I need a Hebrew scholar to help me with a passage in Isaiah
If you are reading this blog and you are a scholar of Hebrew — or know someone who is — please get in touch (or have your friend get in touch) with me. I’m interested in the following passage, which I am going to present in three different English versions: first, a Jewish translation, then two Christian renderings. The passage in question is Isaiah 45:4-5.
For the sake of My servant Jacob,
Israel My chosen one,
I call you by name, I hail you by title,
though you have not known Me.
I am the LORD and there is none else;
Beside Me, there is no god.
I engird you, though you have not known Me…
— Jewish Publication Society Translation
For the sake of my servant Jacob,
and Israel my chosen,
I call you by your name,
I surname you, though you do not know me.
I am the LORD, and there is no other;
besides me there is no god.
I arm you, though you do not know me…
— New Revised Standard Version
For the sake of Jacob my servant,
of Israel my chosen,
I summon you by name
and bestow on you a title of honor,
though you do not acknowledge me.
I am the LORD, and there is no other;
apart from me there is no God.
I will strengthen you,
though you have not acknowledged me…
— New International Version
Here is my question: These three translations all suggest slightly different connotations of the breakdown of human knowledge of the Divine. Is God “not known,” “not knowable,” or “not acknowledged”? The implications for apophatic mysticism are fairly evident: does Isaiah’s prophecy point to God’s essential hiddenness, or merely to humanity’s stubborn failure to “acknowledge” God? What would the sense of the original Hebrew text suggest? Or is it sufficiently rich enough that each of these translations is “correct,” implying that Isaiah brilliantly zeroes in on the relationship between God’s hiddenness and humanity’s incapacity (or unwillingness) to know God?
Any insight that any Hebrew scholar could provide would be most appreciated. If you’d rather not leave a comment on the blog, please email me at mccolman <at> anamchara <dot> com. Thank you!
Addendum: My friend Linda, who has a Jewish studies degree, points out that in this passage, God is not addressing Israel, but rather Cyrus, king of the Persians. I came across the passage this morning because Isaiah 45:5-8 is the reading for morning prayer on the first Thursday of Advent in the Catholic Liturgy of the Hours. Talk about a classic example of lifting a passage out of context.

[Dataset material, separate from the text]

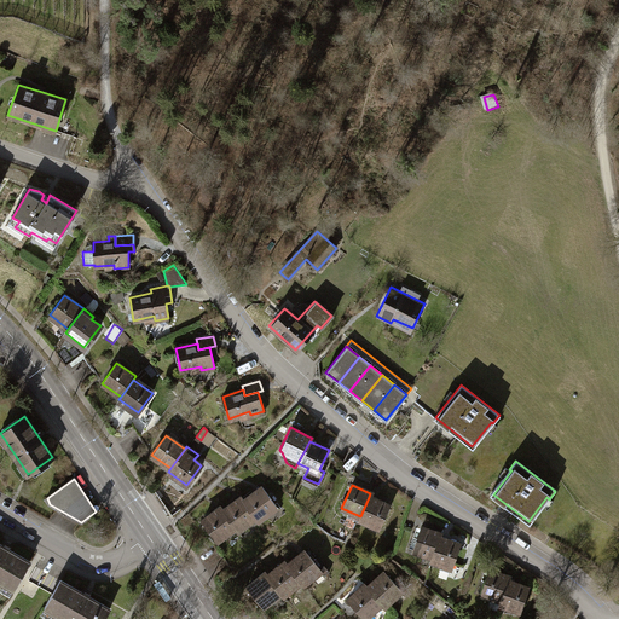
[(256,489),(242,499),(254,518),(258,521),(276,508),(260,486),(256,489)]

My friend asked me, “I’m assuming you are saying that this verse is lifted out of context and used in Christian mysticism as a text relating to the relationship between God and humanity?” I can’t speak to its usage through the tradition as a whole, but certainly this “out of context” usage is what appears in the Liturgy for today. Mysticism, heaven knows, has a long history of using scriptural passages out of context. Be that as it may, I’m still curious to hear what other folks might have to say about Biblical ideas about the knowability/unknowability of God — in this passage, or elsewhere.
Given my interest in the relationship between the particularity of the community of believers, and the universality of God’s love and grace for all beings, I suppose even out of context this question remains interesting. What does God have to say to the “outsider”? The passage suggests that God can complete God’s purposes even through those who do not “know/acknowledge” God. But what causes that failure of knowing? Is it our sinfulness, or God’s hiddenness? Always seems to go back to that question.